Maurice Fenn

Personal information
- Full name: Maurice Joseph Fenn
- Born: 5 May 1911 Lau Islands, Fiji
- Died: 11 April 1995 (aged 83) Samoa
- Bowling: Leg break googly

International information
- National side: Fiji;

Career statistics
| Competition | FC |
| Matches | 9 |
| Runs scored | 296 |
| Batting average | 19.73 |
| 100s/50s | –/– |
| Top score | 44 |
| Balls bowled | 2,370 |
| Wickets | 50 |
| Bowling average | 20.90 |
| 5 wickets in innings | 4 |
| 10 wickets in match | 1 |
| Best bowling | 6/94 |
| Catches/stumpings | 1/– |
- Source: Cricinfo, 14 March 2010

= Maurice Fenn =

Fijian cricketer

Maurice Joseph Fenn (5 May 1911 – 11 April 1995) was a Fijian cricketer. Fenn was a leg break googly bowler.

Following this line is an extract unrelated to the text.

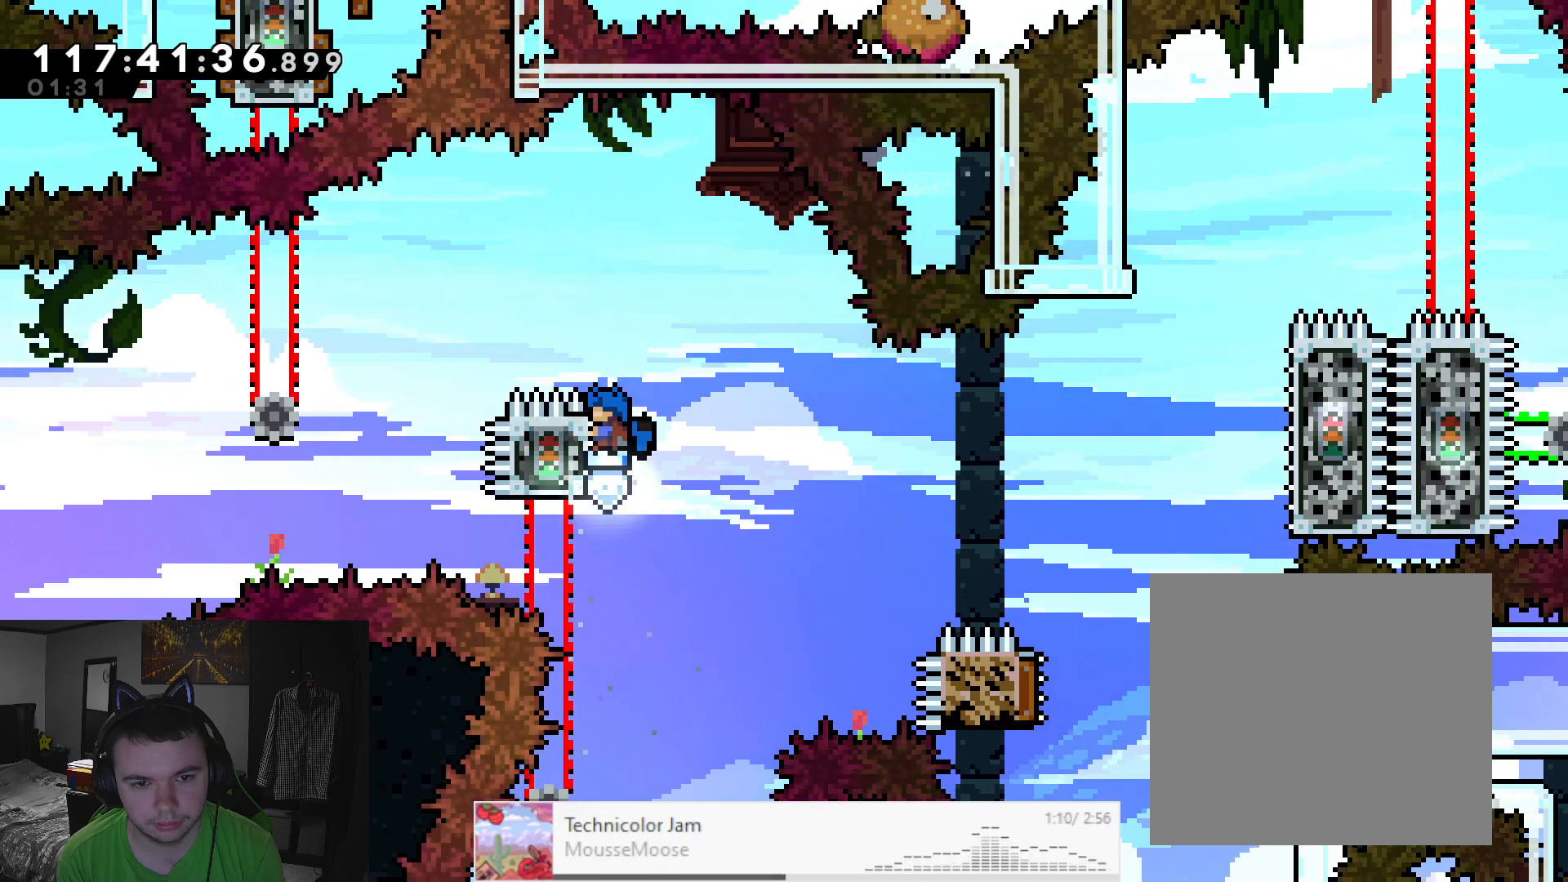
{"buttons": ["A", "R2"], "left_stick": "left", "events": [[133, "A", "down"], [433, "B", "down"], [500, "B", "up"]]}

Fenn made his first-class debut for Fiji in 1948 against Auckland during Fiji's 1947–48 tour of New Zealand, where he played five first-class matches in total. Fenn played a further four first-class matches during Fiji's 1953–54 tour of New Zealand, with his final first-class match for Fiji coming against Auckland.

In his 9 first-class matches for Fiji he scored 296 runs at a batting average of 19.73, with a high score of 44. Widely regarded as the best bowler Fiji has produced, Fenn took 50 wickets at a bowling average of 20.90. He took four five wicket hauls and took ten wickets in a match once, with best innings bowling figures of 6/94 against Auckland in 1948.

Fenn also represented Fiji in 25 non first-class matches from 1948 to 1960, with his final match for Fiji coming against Newcastle during their 1959–60 tour of Australia.

Fenn died on 11 April 1995 in Samoa.